What the task requires: Every record below is to be repeated exactly, with the pictures left out.

[Collected data]
= = = = = = =
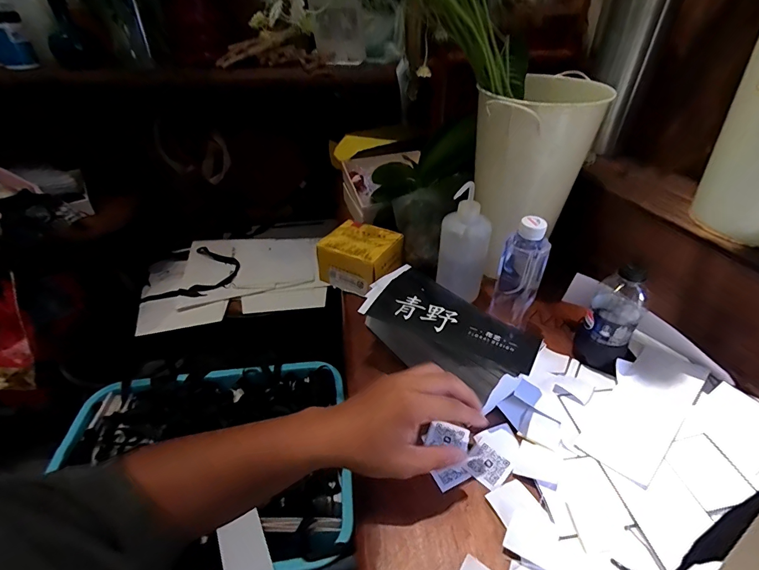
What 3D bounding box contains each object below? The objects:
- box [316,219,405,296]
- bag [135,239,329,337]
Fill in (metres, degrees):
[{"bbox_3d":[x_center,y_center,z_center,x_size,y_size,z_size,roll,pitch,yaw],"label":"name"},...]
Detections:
[{"bbox_3d":[-0.030,-0.047,0.669,0.121,0.066,0.109,20,43,24],"label":"box"},{"bbox_3d":[-0.381,-0.022,1.045,0.456,0.050,0.301,-8,39,-9],"label":"bag"}]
= = = = = = =
Result:
What 3D bounding box contains each object below? The objects:
- box [316,219,405,296]
- bag [135,239,329,337]
Fill in (metres, degrees):
[{"bbox_3d":[x_center,y_center,z_center,x_size,y_size,z_size,roll,pitch,yaw],"label":"name"},...]
Detections:
[{"bbox_3d":[-0.030,-0.047,0.669,0.121,0.066,0.109,20,43,24],"label":"box"},{"bbox_3d":[-0.381,-0.022,1.045,0.456,0.050,0.301,-8,39,-9],"label":"bag"}]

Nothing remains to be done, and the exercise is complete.